== JOB 1 ==
Answer these from the hybrid search article:
(a) What did the user type into the support search?
(b) In the refund example, what does the query say, and what does the document say?
(c) Which two error codes does the article say sit basically on top of each other in a dense vector?

::: SELECTED EXTRACT :::

Hybrid Search: BM25 and Embeddings Are Better Together

A user typed ERR-4021 into the support search and got back a warm essay about general error handling. Not the runbook that mentions ERR-4021 by name, which exists, which we had indexed, which the old keyword search would have found in one hop. The new shiny vector search sailed right past it.

That was the morning I stopped believing the demos.

Dense retrieval is genuinely good at meaning. Ask it a fuzzy question in your own words and it pulls back chunks that are about the same thing even when they share not one word with your query. That is the trick that makes the demo land. The query says “how do I get my money back” and the document says “refund policy” and the embedding model knows those are the same idea. Real magic, no notes.

Here is the part nobody tells you. That same model is mediocre at the thing your users do constantly: typing an exact token and expecting the exact token back. A product SKU. An error code. A function name. A surname. A legal clause number. Embeddings smear all of that into a dense vector where ERR-4021 and ERR-4022 sit basically on top of each other, because to the model they look like the same shape of thing. Cosine similarity cannot tell them apart. Keyword search never confused them for a second.

Where dense-only quietly fails

I keep a short list of the cases that broke retrieval in production, because they are unintuitive until you have been bitten.

::: SOURCE DATA :::

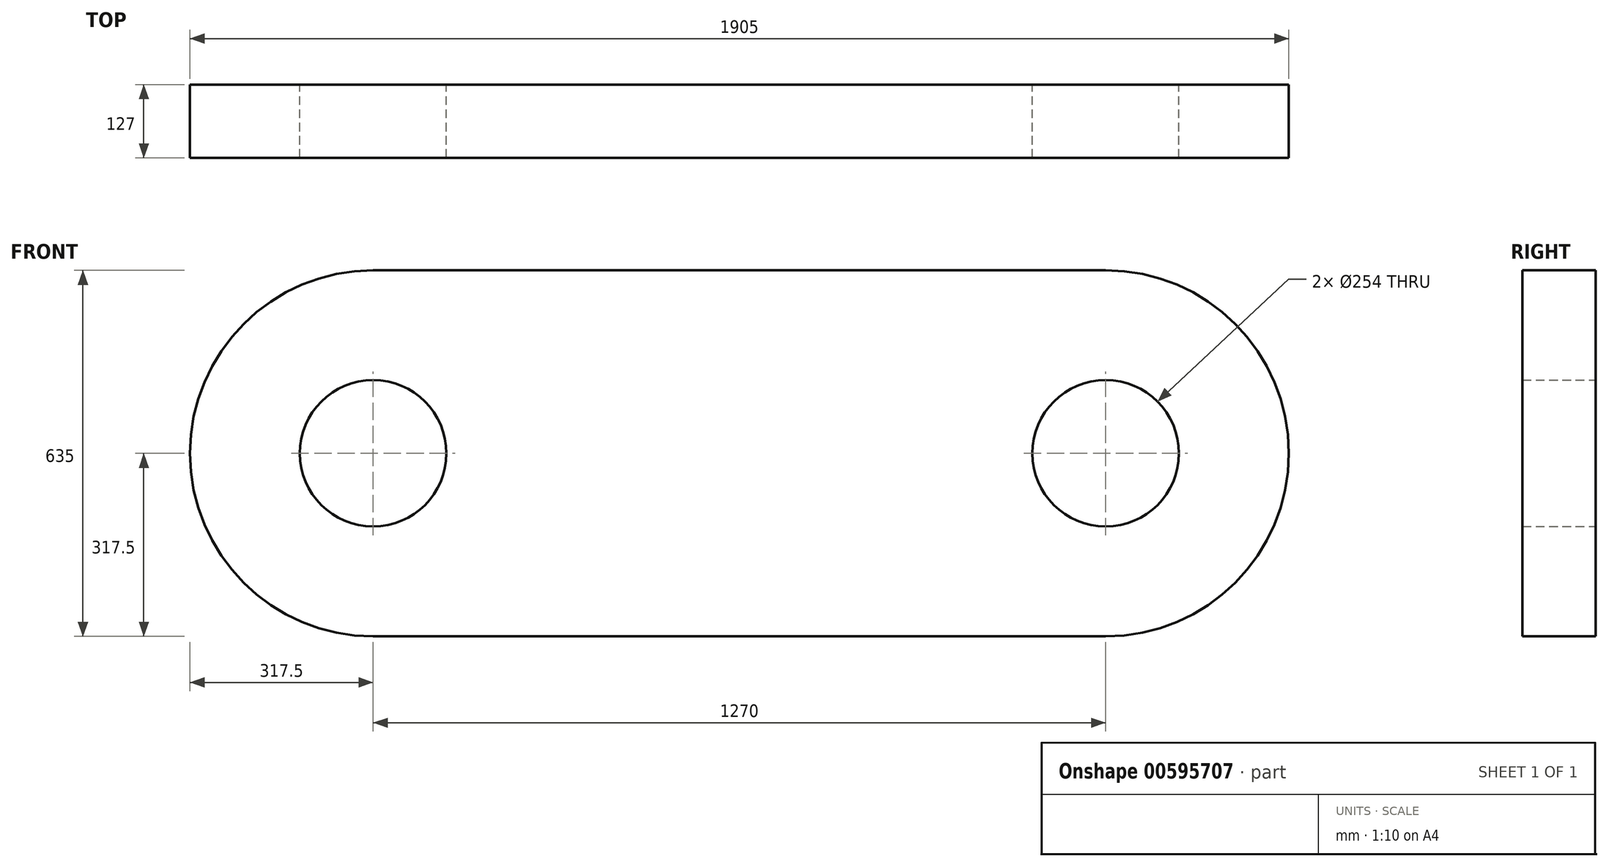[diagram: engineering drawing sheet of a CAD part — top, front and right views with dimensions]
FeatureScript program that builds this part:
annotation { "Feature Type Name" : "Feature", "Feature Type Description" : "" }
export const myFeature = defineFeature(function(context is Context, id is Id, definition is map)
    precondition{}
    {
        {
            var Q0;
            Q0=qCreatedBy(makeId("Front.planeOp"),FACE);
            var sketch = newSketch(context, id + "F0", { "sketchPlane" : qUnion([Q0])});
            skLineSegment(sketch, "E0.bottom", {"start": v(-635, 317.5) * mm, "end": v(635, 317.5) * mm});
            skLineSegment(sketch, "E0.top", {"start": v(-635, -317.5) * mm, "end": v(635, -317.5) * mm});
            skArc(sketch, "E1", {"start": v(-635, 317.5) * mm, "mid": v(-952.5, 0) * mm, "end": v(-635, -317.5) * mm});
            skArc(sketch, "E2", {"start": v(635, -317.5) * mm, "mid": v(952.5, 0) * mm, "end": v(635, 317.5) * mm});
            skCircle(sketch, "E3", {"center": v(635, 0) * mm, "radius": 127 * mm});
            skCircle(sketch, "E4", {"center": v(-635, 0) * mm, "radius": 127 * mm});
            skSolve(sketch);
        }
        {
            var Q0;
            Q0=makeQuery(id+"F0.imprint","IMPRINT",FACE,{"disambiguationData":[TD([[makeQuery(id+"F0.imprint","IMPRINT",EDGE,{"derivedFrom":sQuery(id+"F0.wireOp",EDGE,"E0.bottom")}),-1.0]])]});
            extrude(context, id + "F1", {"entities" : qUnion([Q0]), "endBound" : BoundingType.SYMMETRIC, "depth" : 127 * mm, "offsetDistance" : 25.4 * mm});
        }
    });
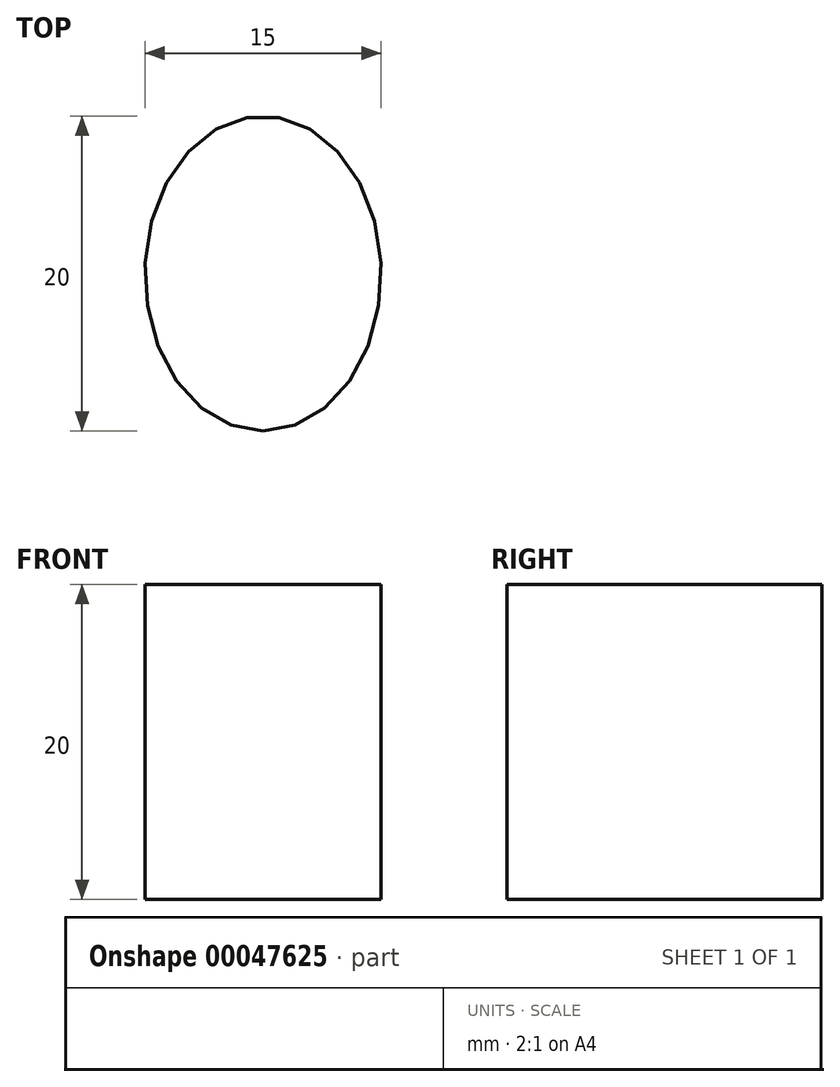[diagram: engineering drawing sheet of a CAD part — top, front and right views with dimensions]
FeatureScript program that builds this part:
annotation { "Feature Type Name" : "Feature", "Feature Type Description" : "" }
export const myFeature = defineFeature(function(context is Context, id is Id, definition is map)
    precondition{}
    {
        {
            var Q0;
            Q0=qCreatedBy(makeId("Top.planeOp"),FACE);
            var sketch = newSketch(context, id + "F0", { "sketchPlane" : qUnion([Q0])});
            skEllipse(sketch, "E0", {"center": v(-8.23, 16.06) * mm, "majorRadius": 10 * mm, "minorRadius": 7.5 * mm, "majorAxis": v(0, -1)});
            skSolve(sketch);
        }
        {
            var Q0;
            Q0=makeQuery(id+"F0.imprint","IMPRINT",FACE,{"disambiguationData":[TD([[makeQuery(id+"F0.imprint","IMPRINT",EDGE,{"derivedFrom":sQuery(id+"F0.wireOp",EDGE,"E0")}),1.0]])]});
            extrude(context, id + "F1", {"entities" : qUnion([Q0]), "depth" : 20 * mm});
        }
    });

:::

== JOB 2 ==
Reproduce the entries line for line, everything from the start of the entries down to the line containing "v(952.5, 0) *", with both ends included. Leave the pictures out of your answer.

== TASK OUTPUT 1 ==
(a) ERR-4021
(b) The query says "how do I get my money back," and the document says "refund policy."
(c) ERR-4021 and ERR-4022

== TASK OUTPUT 2 ==
[diagram: engineering drawing sheet of a CAD part — top, front and right views with dimensions]
FeatureScript program that builds this part:
annotation { "Feature Type Name" : "Feature", "Feature Type Description" : "" }
export const myFeature = defineFeature(function(context is Context, id is Id, definition is map)
    precondition{}
    {
        {
            var Q0;
            Q0=qCreatedBy(makeId("Front.planeOp"),FACE);
            var sketch = newSketch(context, id + "F0", { "sketchPlane" : qUnion([Q0])});
            skLineSegment(sketch, "E0.bottom", {"start": v(-635, 317.5) * mm, "end": v(635, 317.5) * mm});
            skLineSegment(sketch, "E0.top", {"start": v(-635, -317.5) * mm, "end": v(635, -317.5) * mm});
            skArc(sketch, "E1", {"start": v(-635, 317.5) * mm, "mid": v(-952.5, 0) * mm, "end": v(-635, -317.5) * mm});
            skArc(sketch, "E2", {"start": v(635, -317.5) * mm, "mid": v(952.5, 0) * mm, "end": v(635, 317.5) * mm});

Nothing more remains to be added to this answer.